That first column was a refreshing experience – it’s a great relief to finally be told that I’m an acid-guzzling blinkered borderline Bates apologist. My years of denial are finally over.

But actually, no, they’re not. Leeds occupy a place in my personal universe where I just can’t accept that things are totally tainted by just about any massive stink. Yes, it’s a la-la land of the highest order, but is a man not allowed to treat football as naïve escapism at all anymore? Does your club really have to be viewed through the same tainted hyper-realism of the rest of the tainted universe?

Look around you: there’s barely any part of daily life that’s not tainted by some kind of robbery or undercut. The gas and electricity powering your place, the petrol in your motor’s tank, that ring you saved up to buy your partner, the food you’re sticking in your belly. Cartels, lock-downs, war-starters and carcinogens a go-go – it’s hard to work out which outsourced brush-off customer service centre to scream at first; whose window to brick.

When it comes to ‘Leeds time’ (was going to say Saturday 3pm, but by the looks of things it’s mostly going to be around the 7am mark)I don’t see a problem with people taking a more ethereal, Zen approach to the club than many would find acceptable right now. I for one would never want to consider Leeds United in the same breath as wholesale oil prices, pathetic party political cudgelling and arguments with the council over large waste collection.

We build LUFC into our egos, and egos being innately oases of magic and reassuring self-delusion, no-one likes to be told that theirs is a corrupt web of classless tight-fisted fraudulence by association with that of a megalomaniac septuagenarian.

The fact that the club is this magical part of many of us also means this is the part of the club that Bates can never get at.
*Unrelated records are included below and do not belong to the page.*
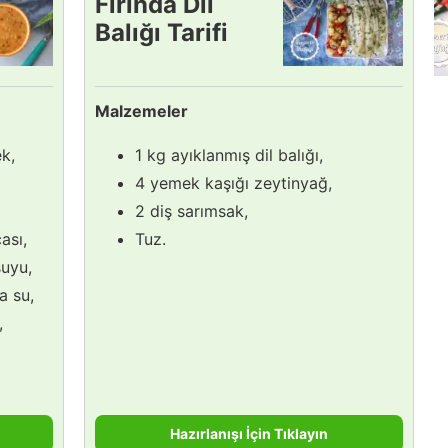
Fırında Dil
Balığı Tarifi
Malzemeler
k,
1 kg ayıklanmış dil balığı,
4 yemek kaşığı zeytinyağ,
2 diş sarımsak,
ası,
Tuz.
suyu,
a su,
,
Hazırlanışı İçin Tıklayın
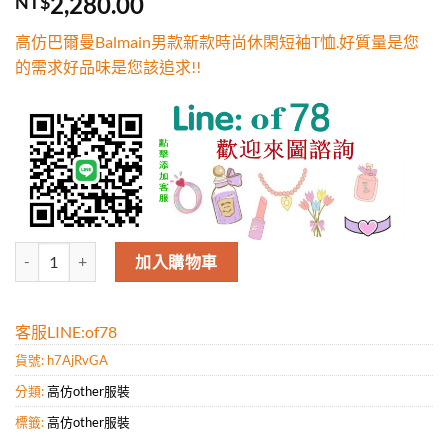
2,280.00
NT$
5，已有
位
顧客進行評
高仿巴爾曼Balmain男款新款時尚休閑短袖T恤.好質量是您
分
的需求好品味是您該追求!!
高仿巴爾曼Balmain男款新款時尚休閑短袖T恤.好質量是您的需求好品味
加入購物車
客服LINE:of78
貨號:
h7AjRvGA
分類:
高仿other服裝
標籤:
高仿other服裝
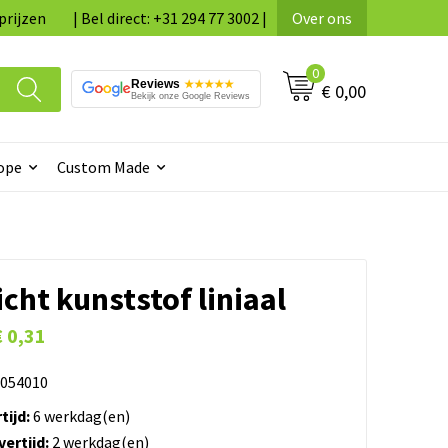
prijzen
| Bel direct: +31 294 77 3002 |
Over ons
0
Reviews
★★★★★
€ 0,00
Bekijk onze Google Reviews
ope
Custom Made
cht kunststof liniaal
€ 0,31
054010
tijd:
6 werkdag(en)
ertijd:
2 werkdag(en)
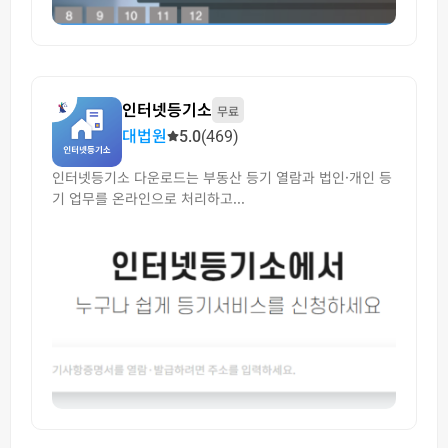
인터넷등기소
무료
대법원
5.0
(469)
인터넷등기소 다운로드는 부동산 등기 열람과 법인·개인 등
기 업무를 온라인으로 처리하고...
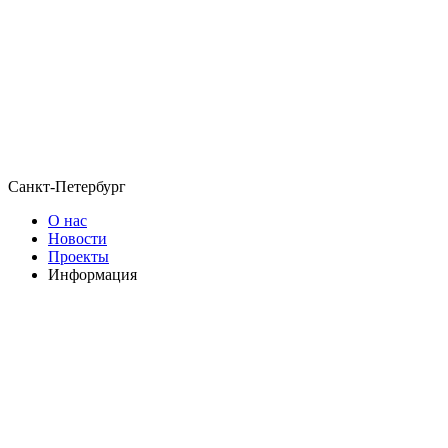
Санкт-Петербург
О нас
Новости
Проекты
Информация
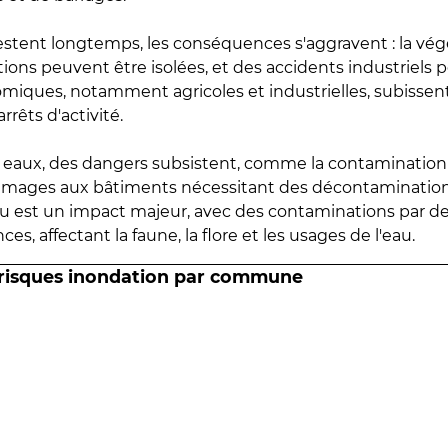
estent longtemps, les conséquences s'aggravent : la vé
tions peuvent être isolées, et des accidents industriels 
omiques, notamment agricoles et industrielles, subissen
rrêts d'activité.
es eaux, des dangers subsistent, comme la contamination
mmages aux bâtiments nécessitant des décontaminations
eau est un impact majeur, avec des contaminations par d
es, affectant la faune, la flore et les usages de l'eau.
 risques inondation par commune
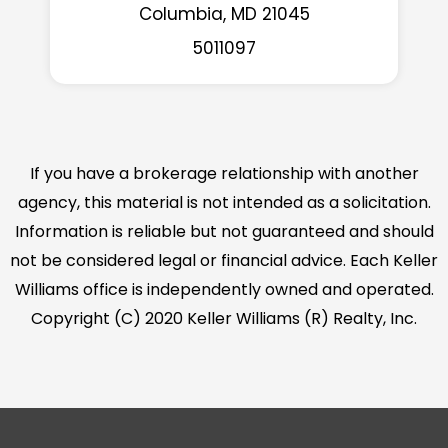
Columbia, MD 21045
5011097
If you have a brokerage relationship with another
agency, this material is not intended as a solicitation.
Information is reliable but not guaranteed and should
not be considered legal or financial advice. Each Keller
Williams office is independently owned and operated.
Copyright (C) 2020 Keller Williams (R) Realty, Inc.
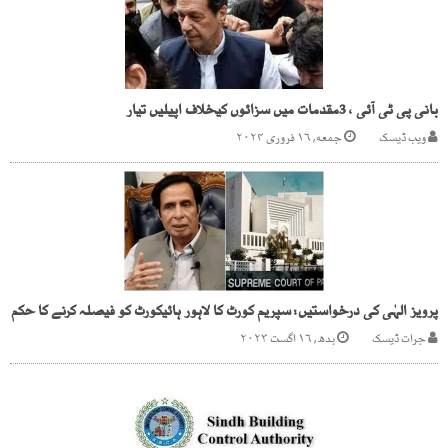
بانی پی ٹی آئی ، 3مقدمات میں سزائوں کیخلاف اپیلیں تیار
ویب ڈیسک
جمعه, ۱۶ فروری ۲۰۲۴
پرویز الہٰی کی درخواستیں: سپریم کورٹ کا لاہور ہائیکورٹ کو فیصلہ کرنے کا حکم
جرات ڈیسک
بدھ, ۱۶ اگست ۲۰۲۳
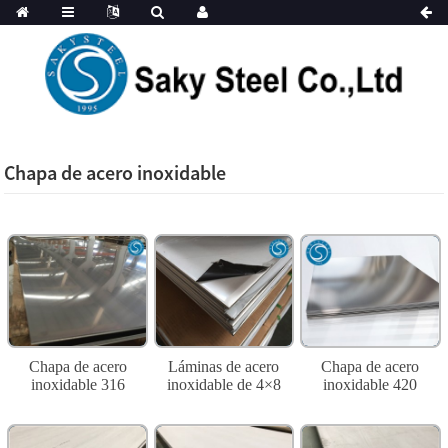
Chapa de acero inoxidable
Chapa de acero
Láminas de acero
Chapa de acero
inoxidable 316
inoxidable de 4×8
inoxidable 420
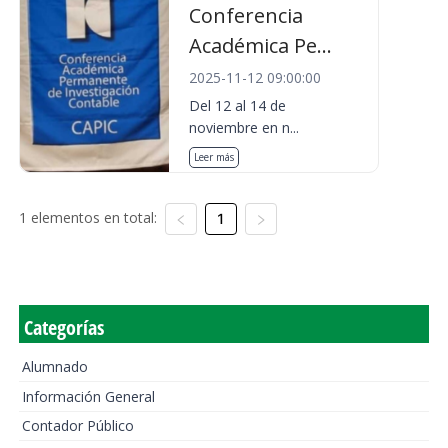
Conferencia
Académica Pe...
2025-11-12 09:00:00
Del 12 al 14 de
noviembre en n...
Leer más
1 elementos en total:
1
Categorías
Alumnado
Información General
Contador Público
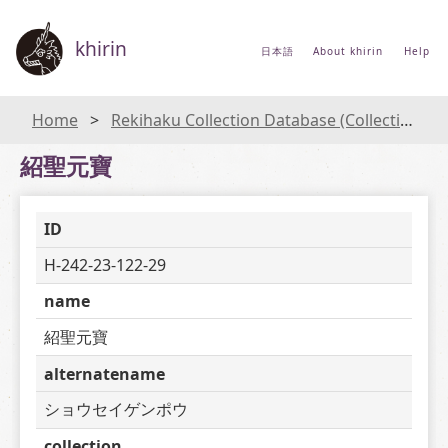
khirin
日本語
About khirin
Help
Home
Rekihaku Collection Database (Collections Database of the National Museum of Japanese History)
紹聖元寶
ID
H-242-23-122-29
name
紹聖元寶
alternatename
ショウセイゲンポウ
collection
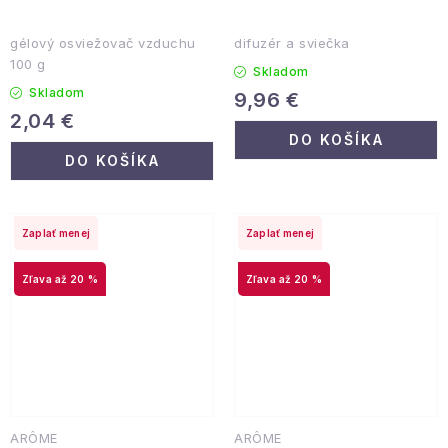
gélový osviežovač vzduchu
difuzér a sviečka
100 g
Skladom
Skladom
9,96 €
2,04 €
DO KOŠÍKA
DO KOŠÍKA
Zaplať menej
Zaplať menej
až 20 %
až 20 %
ARÔME
ARÔME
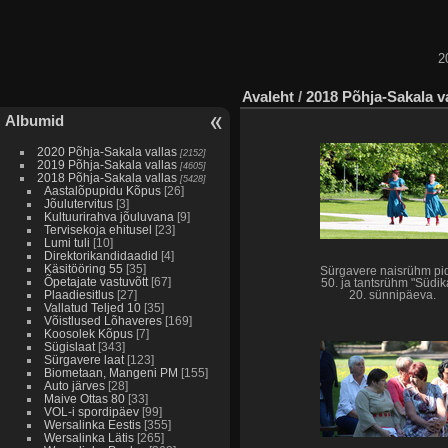
2
Avaleht
/
2018 Põhja-Sakala v
Albumid
2020 Põhja-Sakala vallas
[2152]
2019 Põhja-Sakala vallas
[4605]
2018 Põhja-Sakala vallas
[5428]
Aastalõpupidu Kõpus
[26]
Jõulutervitus
[3]
Kultuurirahva jõuluvana
[9]
Tervisekoja ehitusel
[23]
Lumi tuli
[10]
Direktorikandidaadid
[4]
Käsitööring 55
[35]
Sürgavere naisrühm pi
Õpetajate vastuvõtt
[67]
50. ja tantsrühm "Südik
Plaadiesitlus
[27]
20. sünnipäeva.
Vallatud Teljed 10
[35]
Võistlused Lõhaveres
[169]
Koosolek Kõpus
[7]
Sügislaat
[343]
Sürgavere laat
[123]
Biometaan, Mangeni PM
[155]
Auto järves
[28]
Maive Ottas 80
[33]
VOL-i spordipäev
[99]
Wersalinka Eestis
[355]
Wersalinka Lätis
[265]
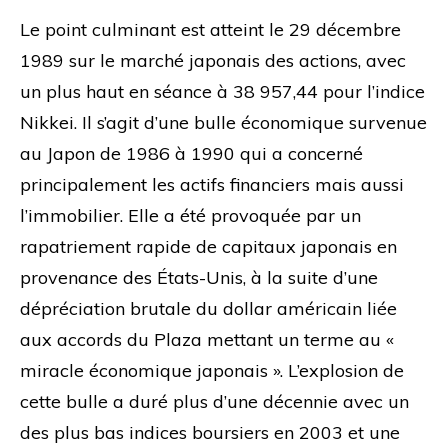
Le point culminant est atteint le 29 décembre
1989 sur le marché japonais des actions, avec
un plus haut en séance à 38 957,44 pour l’indice
Nikkei. Il s’agit d’une bulle économique survenue
au Japon de 1986 à 1990 qui a concerné
principalement les actifs financiers mais aussi
l’immobilier. Elle a été provoquée par un
rapatriement rapide de capitaux japonais en
provenance des États-Unis, à la suite d’une
dépréciation brutale du dollar américain liée
aux accords du Plaza mettant un terme au «
miracle économique japonais ». L’explosion de
cette bulle a duré plus d’une décennie avec un
des plus bas indices boursiers en 2003 et une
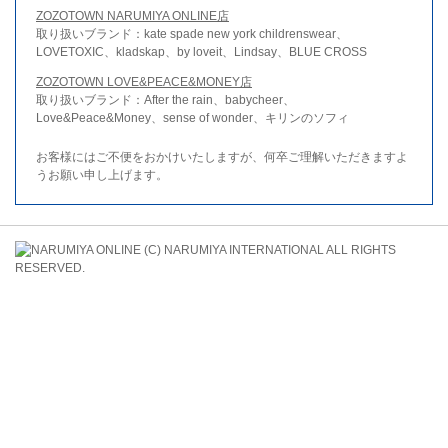
ZOZOTOWN NARUMIYA ONLINE店
取り扱いブランド：kate spade new york childrenswear、
LOVETOXIC、kladskap、by loveit、Lindsay、BLUE CROSS
ZOZOTOWN LOVE&PEACE&MONEY店
取り扱いブランド：After the rain、babycheer、
Love&Peace&Money、sense of wonder、キリンのソフィ
お客様にはご不便をおかけいたしますが、何卒ご理解いただきますよ
うお願い申し上げます。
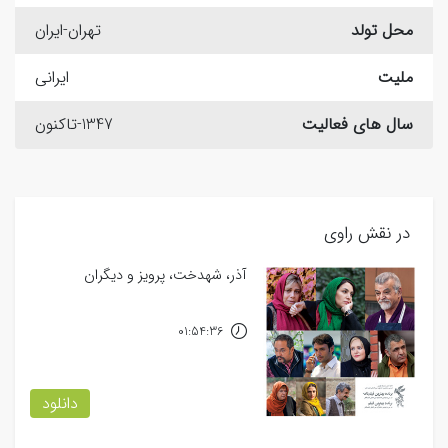
محل تولد
تهران-ایران
ملیت
ایرانی
سال های فعالیت
1347-تاکنون
در نقش راوی
آذر، شهدخت، پرویز و دیگران
01:54:36
دانلود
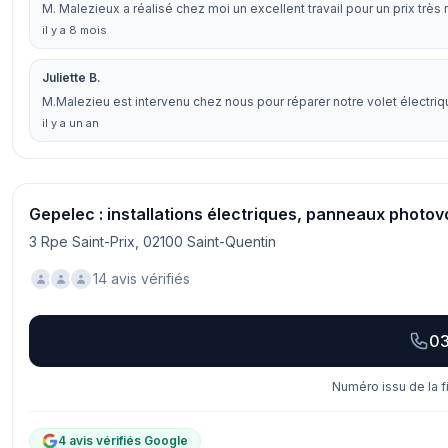
M. Malezieux a réalisé chez moi un excellent travail pour un prix très 
il y a 8 mois
Juliette B.
M.Malezieu est intervenu chez nous pour réparer notre volet électrique
il y a un an
Gepelec : installations électriques, panneaux photov
3 Rpe Saint-Prix, 02100 Saint-Quentin
14 avis vérifiés
03
Numéro issu de la f
4 avis vérifiés Google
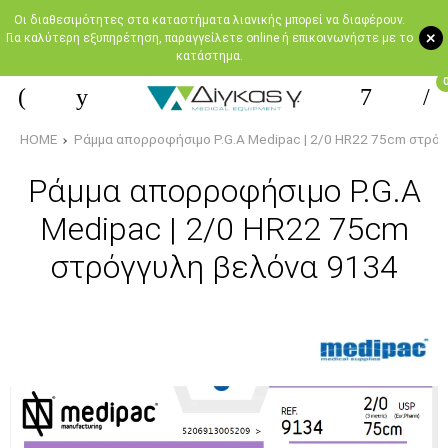
Oι διαθεσιμότητες στα καταστήματα λιανικής μπορεί να διαφέρουν.
+
Για καλύτερη εξυπηρέτηση, παραγγείλετε online ή επικοινωνήστε με το
κατάστημα.
HOME
Ράμμα απορροφήσιμο P.G.A Medipac | 2/0 HR22 75cm στρό
Ράμμα απορροφήσιμο P.G.A
Medipac | 2/0 HR22 75cm
στρόγγυλη βελόνα 9134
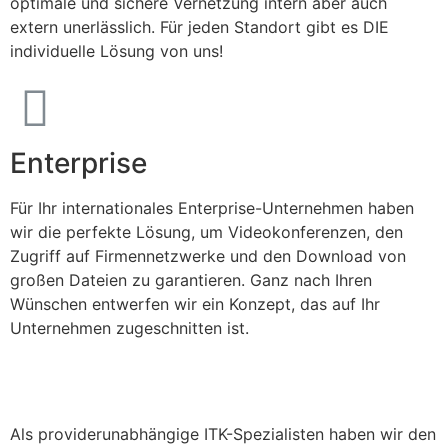
optimale und sichere Vernetzung intern aber auch
extern unerlässlich. Für jeden Standort gibt es DIE
individuelle Lösung von uns!
Enterprise
Für Ihr internationales Enterprise-Unternehmen haben
wir die perfekte Lösung, um Videokonferenzen, den
Zugriff auf Firmennetzwerke und den Download von
großen Dateien zu garantieren. Ganz nach Ihren
Wünschen entwerfen wir ein Konzept, das auf Ihr
Unternehmen zugeschnitten ist.
Als providerunabhängige ITK-Spezialisten haben wir den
It even offers some the ability to almost feel a sort of pity for the anachronistic old codger as he irrelevantly flusters away his last years playing with his archaic business models, and, may we be damned, have a laugh at the Punch and Judy, Flamingo Land stupidity of it all. We, the fans, can allow ourselves to rise above it when necessary rather than be dragged into a constant plodding stew.

It’s also worth raising the question of what do we want more – the destruction of Kenneth’s regime or wins on the board? My view is that protest should never take priority over the idealised thing that the protest aims to defend, unless protesting is quite literally about life and death issues. Please don’t now quote Shankly at me…

Yep, something smells very, very wrong at Elland Road presently, but I can’t ever, ever bear Leeds United getting beaten. Despair off and on the field? It sounds a bit too much like the average 10 O’clock News report to me, and we’d all much rather be toasting victory at 10, maintaining the illusion that football has a positive effect; is a successful distraction from the bullsh** out there.

It would also be fairly logical to think that a run of on-field success would hasten the club’s passage into new hands more successfully than a few gatherings around Billy’s statue and some coordinated chanting. It’s not that I think that shouldn’t also happen, as righteous protest is more than valid here – but we can’t let our anger destroy our magic and let Bates take our money and our fun.

I’s be the first to admit that a run of escapist victories seems depressingly doubtful right now, but when enjoying a functional, uncorrupted life in this universe day-to-day so often also feels depressingly doubtful, there’s just no sense in doffing your cap deferentially to the Championship’s big-spenders and giving up dreaming or worse, playing martyr. Magic realism kicks realism’s arse.

I repeat, I’m not saying that Bates and his cronies don’t deserve organised opposition, but rather any kind of organisation should be executed with a sense of playfulness that doesn’t completely crush what made us fall into loved-up delusion in the first place – lord knows the fat bald t*** with the headset and the comically overinflated ego at the front of the Kop can do this without any of our help.

Righteous anger and innocent joy is a tough balancing act, but there’s surely just enough subtly and wit in our ranks to pull it off.

So if you’re chanting Bates Out before and after the game, let blinkered romance carry you through the 90, not just for the player’s sake but for your own. And if you’re desperately trying to wake up the masses from their unpoliticised slumber, try tickling them with a feather before screaming in their face – the dream might just still be a relatively pleasant one for them.